> Description of the task
Pull out each line of the material below that contains the string "плотностью".

Collected data
_ _ _ _ _ _ _
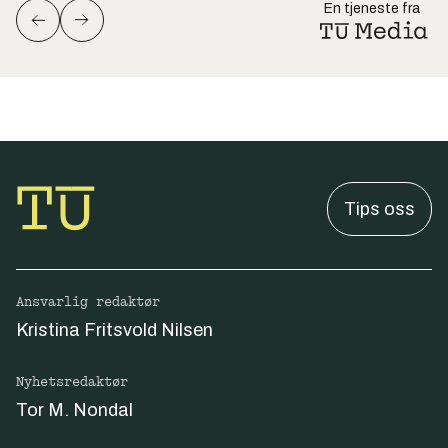
En tjeneste fra
Tips oss
Ansvarlig redaktør
Kristina Fritsvold Nilsen
Nyhetsredaktør
Tor M. Nondal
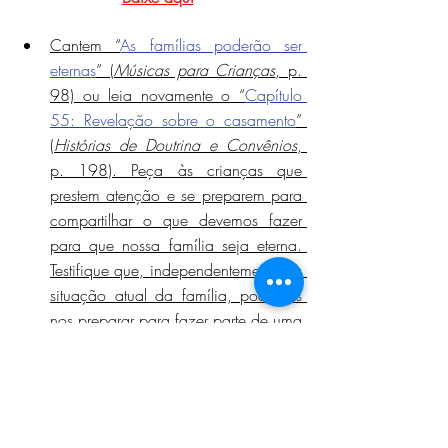
Cantem “
As famílias poderão ser 
eternas
” (
Músicas para Crianças
, p. 
98) ou leia novamente o “
Capítulo 
55: Revelação sobre o casamento
” 
(
Histórias de Doutrina e Convênios
, 
p. 198). Peça às crianças que 
prestem atenção e se preparem para 
compartilhar o que devemos fazer 
para que nossa família seja eterna. 
Testifique que, independentemente da 
situação atual da família, podemos 
nos preparar para fazer parte de uma 
família eterna.
https://youtu.be/0Pj9YdBMSmg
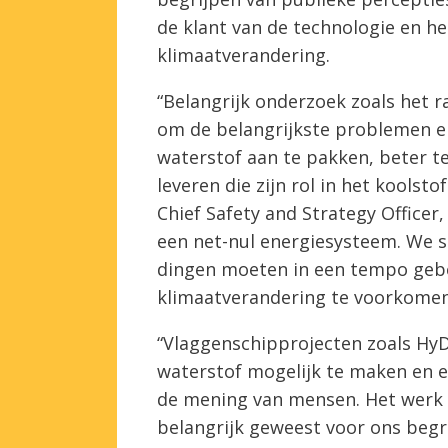
de klant van de technologie en he
klimaatverandering.
“Belangrijk onderzoek zoals het r
om de belangrijkste problemen e
waterstof aan te pakken, beter te 
leveren die zijn rol in het kools
Chief Safety and Strategy Officer,
een net-nul energiesysteem. We st
dingen moeten in een tempo geb
klimaatverandering te voorkomen
“Vlaggenschipprojecten zoals HyD
waterstof mogelijk te maken en ee
de mening van mensen. Het werk v
belangrijk geweest voor ons begr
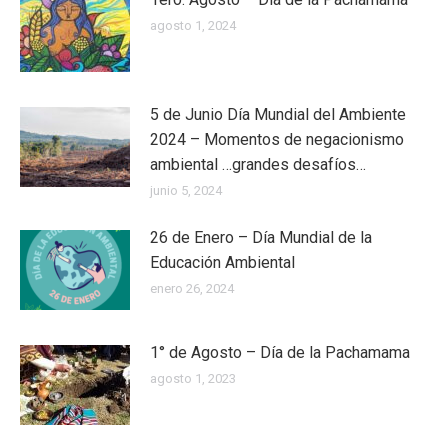
agosto 1, 2024
5 de Junio Día Mundial del Ambiente
2024 – Momentos de negacionismo
ambiental …grandes desafíos…
junio 5, 2024
26 de Enero – Día Mundial de la
Educación Ambiental
enero 26, 2024
1° de Agosto – Día de la Pachamama
agosto 1, 2023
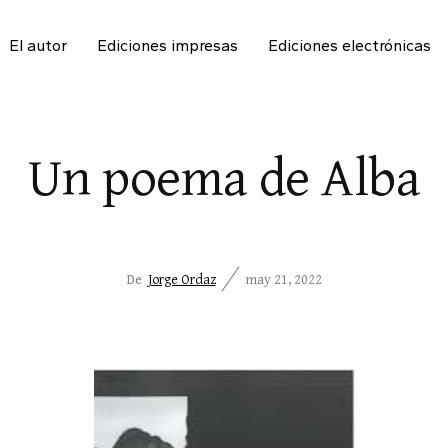
El autor
Ediciones impresas
Ediciones electrónicas
BU
Un poema de Alba
De
Jorge Ordaz
may 21, 2022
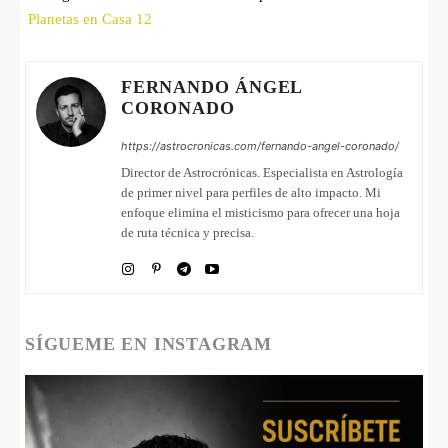
Planetas en Casa 12
FERNANDO ÁNGEL
CORONADO
https://astrocronicas.com/fernando-angel-coronado/
Director de Astrocrónicas. Especialista en Astrología
de primer nivel para perfiles de alto impacto. Mi
enfoque elimina el misticismo para ofrecer una hoja
de ruta técnica y precisa.
SÍGUEME EN INSTAGRAM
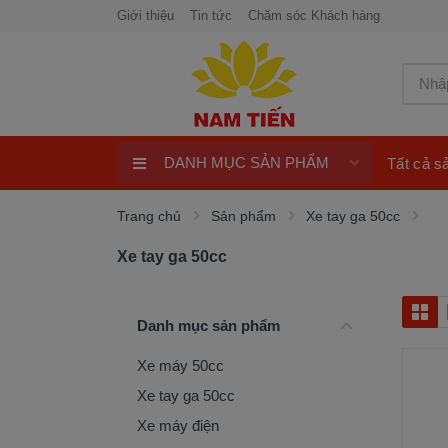
Giới thiệu
Tin tức
Chăm sóc Khách hàng
DANH MỤC SẢN PHẨM
Tất cả 
Xe máy 50cc
Trang chủ
Sản phẩm
Xe tay ga 50cc
Xe tay ga 50cc
Xe tay ga 50cc
Xe máy điện
xe máy chính hãng
Danh mục sản phẩm
Quay số trúng thưởng 100%
Xe máy 50cc
ngay
Xe tay ga 50cc
Xe điện Honda
Xe máy điện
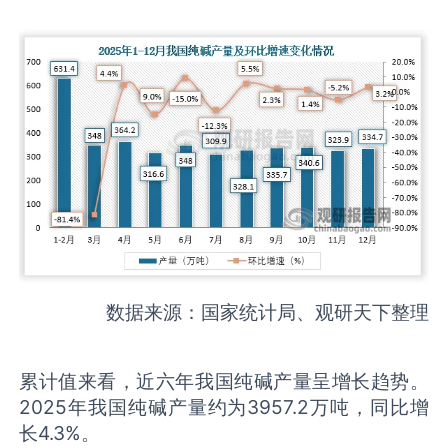
数据来源：国家统计局、观研天下整理
累计值来看，近六年我国纯碱产量呈增长趋势。
2025年我国纯碱产量约为3957.2万吨，同比增
长4.3%。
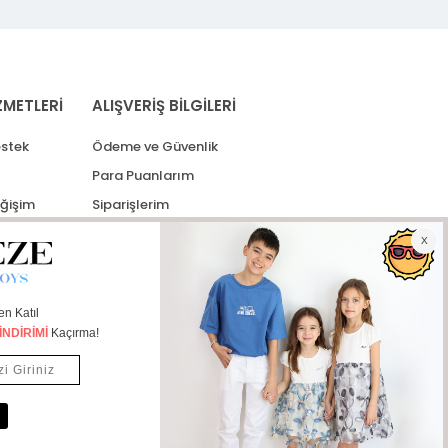
ZMETLERİ
ALIŞVERİŞ BİLGİLERİ
stek
Ödeme ve Güvenlik
Para Puanlarım
eğişim
Siparişlerim
lerim
Kargo Takip
İade Taleplerim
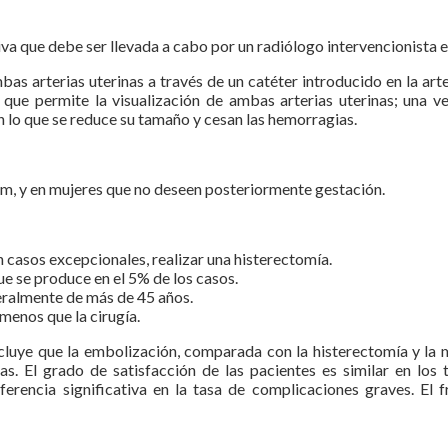
va que debe ser llevada a cabo por un radiólogo intervencionista 
mbas arterias uterinas a través de un catéter introducido en la arte
a que permite la visualización de ambas arterias uterinas; una ve
 lo que se reduce su tamaño y cesan las hemorragias.
cm, y en mujeres que no deseen posteriormente gestación.
n casos excepcionales, realizar una histerectomía.
ue se produce en el 5% de los casos.
eralmente de más de 45 años.
menos que la cirugía.
cluye que la embolización, comparada con la histerectomía y la 
ias. El grado de satisfacción de las pacientes es similar en lo
erencia significativa en la tasa de complicaciones graves. El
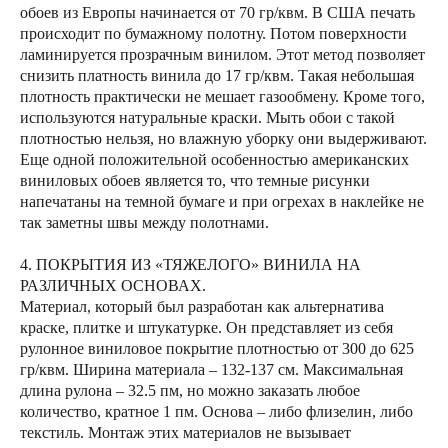
обоев из Европы начинается от 70 гр/квм. В США печать
происходит по бумажному полотну. Потом поверхности
ламинируется прозрачным винилом. Этот метод позволяет
снизить платность винила до 17 гр/квм. Такая небольшая
плотность практически не мешает газообмену. Кроме того,
используются натуральные краски. Мыть обои с такой
плотностью нельзя, но влажную уборку они выдерживают.
Еще одной положительной особенностью американских
виниловых обоев является то, что темные рисунки
напечатаны на темной бумаге и при огрехах в наклейке не
так заметны швы между полотнами.
4. ПОКРЫТИЯ ИЗ «ТЯЖЕЛОГО» ВИНИЛА НА
РАЗЛИЧНЫХ ОСНОВАХ.
Материал, который был разработан как альтернатива
краске, плитке и штукатурке. Он представляет из себя
рулонное виниловое покрытие плотностью от 300 до 625
гр/квм. Ширина материала – 132-137 см. Максимальная
длина рулона – 32.5 пм, но можно заказать любое
количество, кратное 1 пм. Основа – либо флизелин, либо
текстиль. Монтаж этих материалов не вызывает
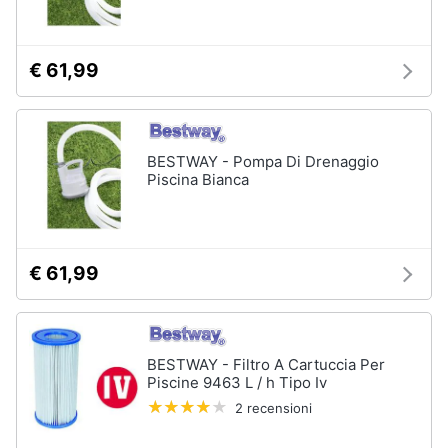
matrimoniale
Copridivano
€ 61,99
Vedi
tutti
BESTWAY - Pompa Di Drenaggio
Illuminazione
Piscina Bianca
Philips
illuminazione
selction
Lampadari
€ 61,99
Lampadari
moderni
Lampada
di
BESTWAY - Filtro A Cartuccia Per
sale
Piscine 9463 L / h Tipo Iv
2 recensioni
Vedi
tutti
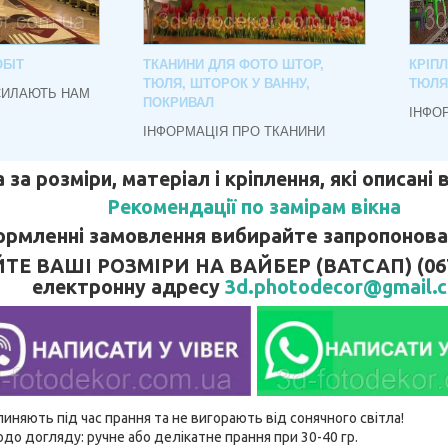
БІТ
ТКАНИНИ ДЛЯ ФОТО ШТОР,
КРІП
ТЮЛЯ, ШТОРОК У ВАННУ,
ТЮЛЯ
СИЛАЮТЬ НАМ
ПОКРИВАЛ
ІНФО
ІНФОРМАЦІЯ ПРО ТКАНИНИ
 за розміри, матеріал і кріплення, які описані
Рекомендації по замірам вікна
рмленні замовлення вибирайте запропонован
 ВАШІ РОЗМІРИ НА ВАЙБЕР (ВАТСАП) (067)
електронну адресу
3d.photodecor@gmail.
линяють під час прання та не вигорають від сонячного світла!
до догляду: ручне або делікатне прання при 30-40 гр.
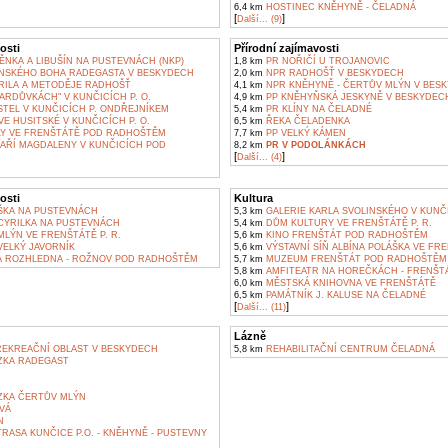
6,4 km
HOSTINEC KNĚHYNĚ - ČELADNÁ
[
]
Další... (9)
osti
Přírodní zajímavosti
NKA A LIBUŠÍN NA PUSTEVNÁCH (NKP)
1,8 km
PR NOŘIČÍ U TROJANOVIC
SKÉHO BOHA RADEGASTA V BESKYDECH
2,0 km
NPR RADHOŠŤ V BESKYDECH
YRILA A METODĚJE RADHOŠŤ
4,1 km
NPR KNĚHYNĚ - ČERTŮV MLÝN V BES
ARDŮVKÁCH" V KUNČICÍCH P. O.
4,9 km
PP KNĚHYŇSKÁ JESKYNĚ V BESKYDEC
TEL V KUNČICÍCH P. ONDŘEJNÍKEM
5,4 km
PR KLÍNY NA ČELADNÉ
E HUSITSKÉ V KUNČICÍCH P. O.
6,5 km
ŘEKA ČELADENKA
Y VE FRENŠTÁTĚ POD RADHOŠTĚM
7,7 km
PP VELKÝ KÁMEN
MAŘÍ MAGDALENY V KUNČICÍCH POD
8,2 km
PR V PODOLÁNKÁCH
[
]
Další... (4)
osti
Kultura
ŠKA NA PUSTEVNÁCH
5,3 km
GALERIE KARLA SVOLINSKÉHO V KUNČ
YRILKA NA PUSTEVNÁCH
5,4 km
DŮM KULTURY VE FRENŠTÁTĚ P. R.
LÝN VE FRENŠTÁTĚ P. R.
5,6 km
KINO FRENŠTÁT POD RADHOŠTĚM
ELKÝ JAVORNÍK
5,6 km
VÝSTAVNÍ SÍŇ ALBÍNA POLÁŠKA VE F
 ROZHLEDNA - ROŽNOV POD RADHOŠTĚM
5,7 km
MUZEUM FRENŠTÁT POD RADHOŠTĚM
5,8 km
AMFITEATR NA HOREČKÁCH - FRENŠT
6,0 km
MĚSTSKÁ KNIHOVNA VE FRENŠTÁTĚ
6,5 km
PAMÁTNÍK J. KALUSE NA ČELADNÉ
[
]
Další... (11)
Lázně
REKREAČNÍ OBLAST V BESKYDECH
5,8 km
REHABILITAČNÍ CENTRUM ČELADNÁ
ZKA RADEGAST
KA ČERTŮV MLÝN
VÁ
N
RASA KUNČICE P.O. - KNĚHYNĚ - PUSTEVNY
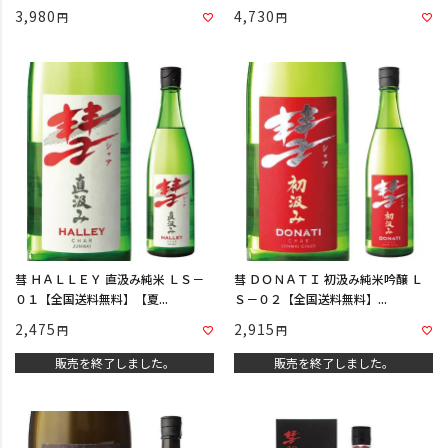
3,980
4,730
彗 ＨＡＬＬＥＹ 直汲み純米 ＬＳ－
彗 ＤＯＮＡＴＩ 初汲み純米吟醸 Ｌ
０１【全国送料無料】【夏...
Ｓ－０２【全国送料無料】...
2,475
2,915
販売を終了しました。
販売を終了しました。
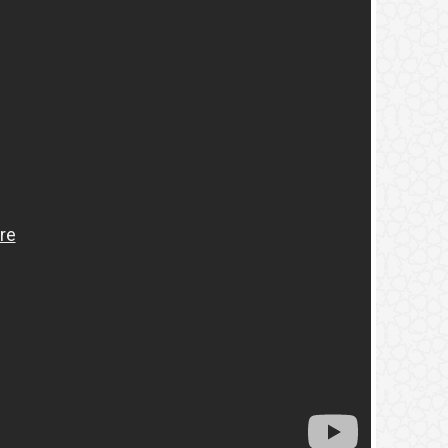
2.
(9) التعليق على كتاب الحج من الكافي
3.
(8) التعليق على كتاب الحج من الكافي
4.
(7) التعليق على كتاب الحج من الكافي
5.
(6) التعليق على كتاب الحج من الكافي
6.
(5) التعليق على كتاب الحج من الكافي
7.
(4) التعليق على كتاب الحج من الكافي
1.
محاضرة حريق الشهوات
8.
(3) التعليق على كتاب الحج من الكافي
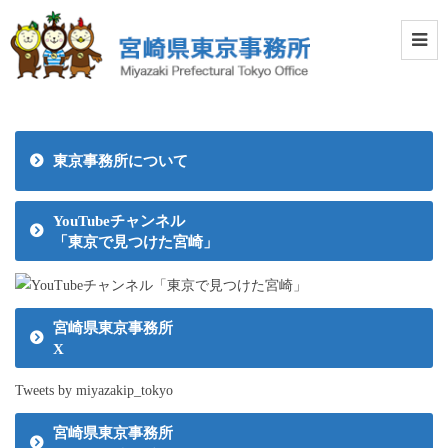
東京事務所について
YouTubeチャンネル
「東京で見つけた宮崎」
宮崎県東京事務所
X
Tweets by miyazakip_tokyo
宮崎県東京事務所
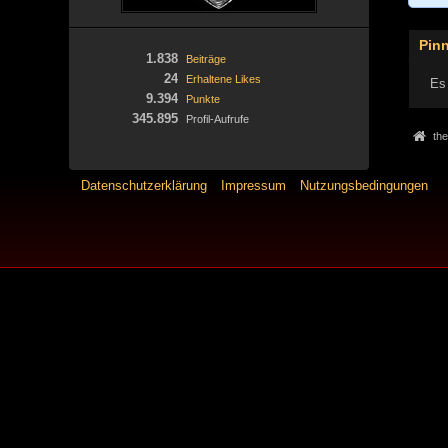
Pin
1.838
Beiträge
24
Erhaltene Likes
Es 
9.394
Punkte
345.895
Profil-Aufrufe
the
Datenschutzerklärung
Impressum
Nutzungsbedingungen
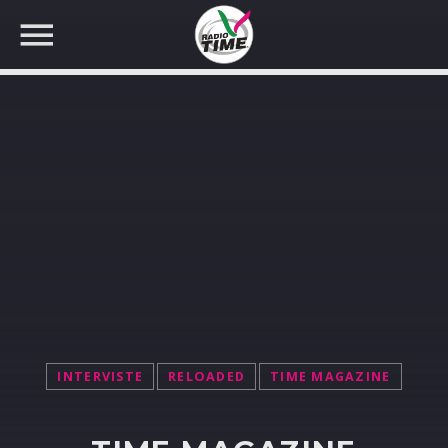
CERCA NEL SITO WEB:
INTERVISTE
RELOADED
TIME MAGAZINE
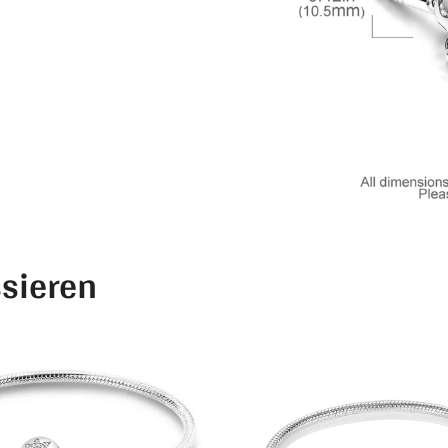
ssieren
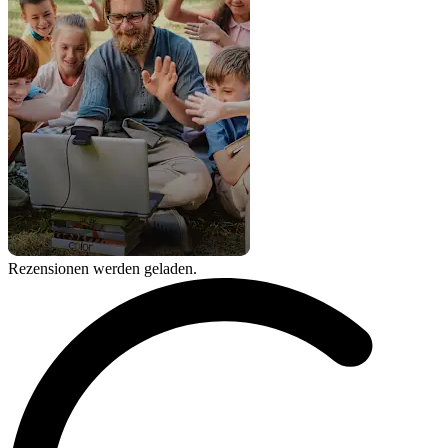
Rezensionen werden geladen.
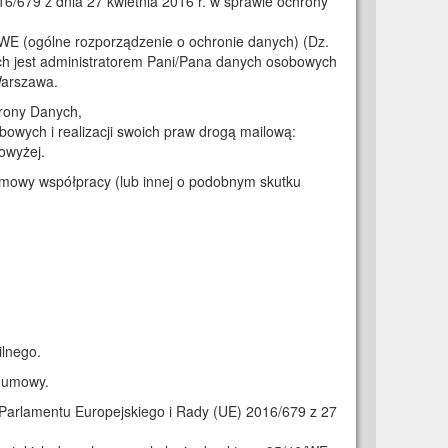
6/679 z dnia 27 kwietnia 2016 r. w sprawie ochrony
WE (ogólne rozporządzenie o ochronie danych) (Dz.
ych jest administratorem Pani/Pana danych osobowych
Warszawa.
rony Danych,
wych i realizacji swoich praw drogą mailową:
owyżej.
umowy współpracy (lub innej o podobnym skutku
lnego.
i umowy.
Parlamentu Europejskiego i Rady (UE) 2016/679 z 27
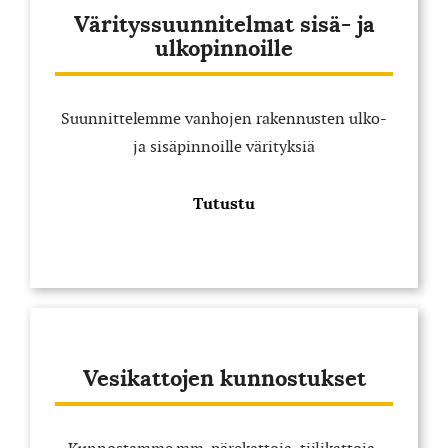
Värityssuunnitelmat sisä- ja
ulkopinnoille
Suunnittelemme vanhojen rakennusten ulko-
ja sisäpinnoille värityksiä
Tutustu
Vesikattojen kunnostukset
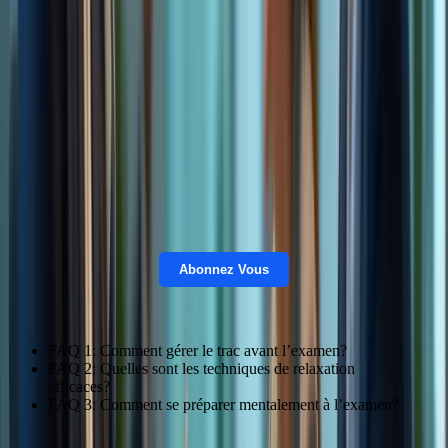
Abonnez Vous
FAQ 1: Comment gérer le trac avant l’examen?
FAQ 2: Quelles sont les techniques de relaxation
efficaces?
FAQ 3: Comment se préparer mentalement à l’examen?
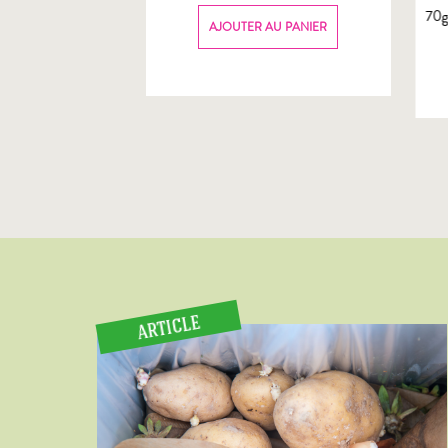
70
AU PANIER
AJOUTER AU PANIER
ARTICLE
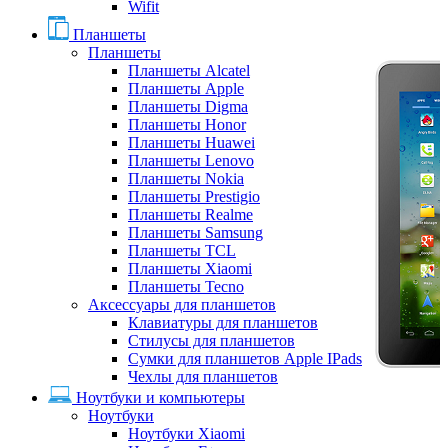
Wifit
Планшеты
Планшеты
Планшеты Alcatel
Планшеты Apple
Планшеты Digma
Планшеты Honor
Планшеты Huawei
Планшеты Lenovo
Планшеты Nokia
Планшеты Prestigio
Планшеты Realme
Планшеты Samsung
Планшеты TCL
Планшеты Xiaomi
Планшеты Tecno
Аксессуары для планшетов
Клавиатуры для планшетов
Стилусы для планшетов
Сумки для планшетов Apple IPads
Чехлы для планшетов
Ноутбуки и компьютеры
Ноутбуки
Ноутбуки Xiaomi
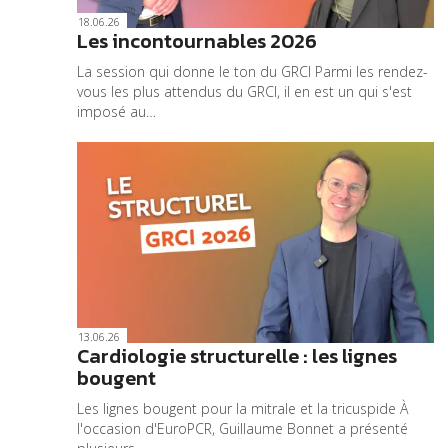
18.06.26
Les incontournables 2026
La session qui donne le ton du GRCI Parmi les rendez-
vous les plus attendus du GRCI, il en est un qui s'est
imposé au…
13.06.26
Cardiologie structurelle : les lignes
bougent
Les lignes bougent pour la mitrale et la tricuspide À
l'occasion d'EuroPCR, Guillaume Bonnet a présenté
_ _ _ _ _ _ _
> Solution below
плотностью нельзя, но влажную уборку они выдерживают.
рулонное виниловое покрытие плотностью от 300 до 625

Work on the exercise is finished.